» **Work required**
Your output should be one number, which is how many lines in the material contain "more".

» **Data for processing**
************

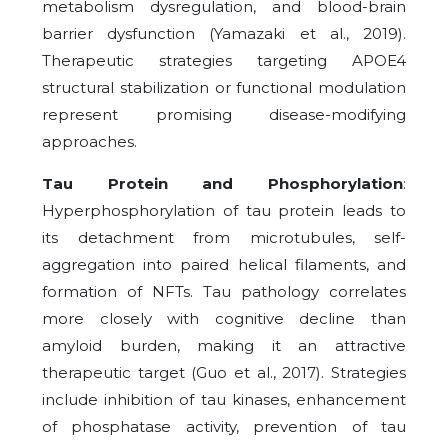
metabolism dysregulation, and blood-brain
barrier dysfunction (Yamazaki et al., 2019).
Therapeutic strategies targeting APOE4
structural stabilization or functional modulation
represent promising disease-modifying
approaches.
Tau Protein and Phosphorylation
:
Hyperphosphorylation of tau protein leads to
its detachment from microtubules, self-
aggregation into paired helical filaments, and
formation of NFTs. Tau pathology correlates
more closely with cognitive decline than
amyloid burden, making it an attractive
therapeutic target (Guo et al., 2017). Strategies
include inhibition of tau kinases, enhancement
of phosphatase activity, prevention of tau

************

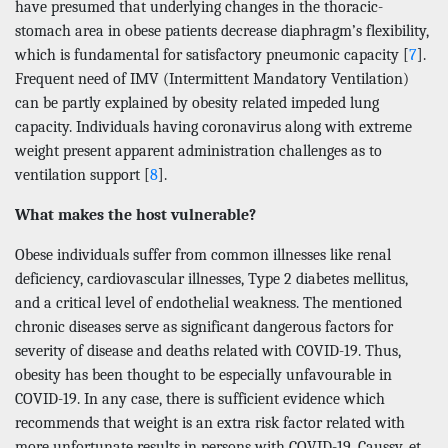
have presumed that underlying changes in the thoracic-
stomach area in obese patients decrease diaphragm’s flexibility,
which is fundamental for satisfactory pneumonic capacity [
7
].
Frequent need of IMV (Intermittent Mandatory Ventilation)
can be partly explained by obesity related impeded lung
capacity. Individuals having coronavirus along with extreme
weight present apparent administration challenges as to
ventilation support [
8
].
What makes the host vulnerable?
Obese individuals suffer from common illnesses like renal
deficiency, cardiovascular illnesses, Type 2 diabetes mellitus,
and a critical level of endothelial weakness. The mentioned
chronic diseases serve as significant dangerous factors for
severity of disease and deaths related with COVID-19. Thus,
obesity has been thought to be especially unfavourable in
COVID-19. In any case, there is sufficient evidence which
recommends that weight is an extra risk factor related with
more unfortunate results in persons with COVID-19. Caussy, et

************

» **Your response**
2